====== MATERIAL FOR THE TASK ======

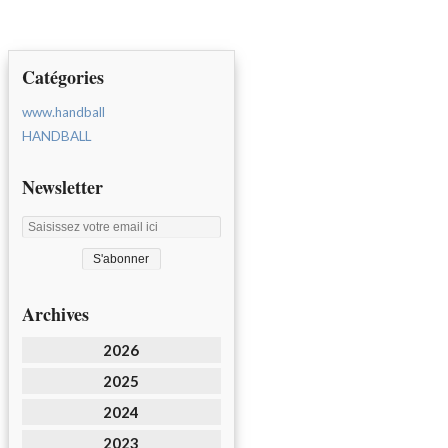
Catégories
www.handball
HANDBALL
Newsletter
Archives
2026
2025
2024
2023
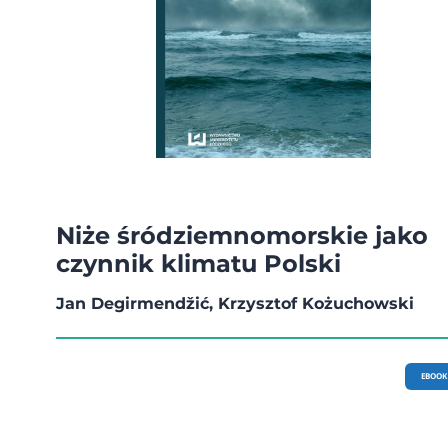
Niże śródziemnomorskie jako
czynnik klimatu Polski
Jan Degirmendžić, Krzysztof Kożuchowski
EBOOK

======

■ ACTION ITEM: Rewrite the lines from the one containing "Niże śródziemnomorskie jako" through the end of the listing as a JSON list of strings, one string per line, with blank lines left out.

■ EXERCISE OUTPUT:
[
  "Niże śródziemnomorskie jako",
  "czynnik klimatu Polski",
  "Jan Degirmendžić, Krzysztof Kożuchowski",
  "EBOOK"
]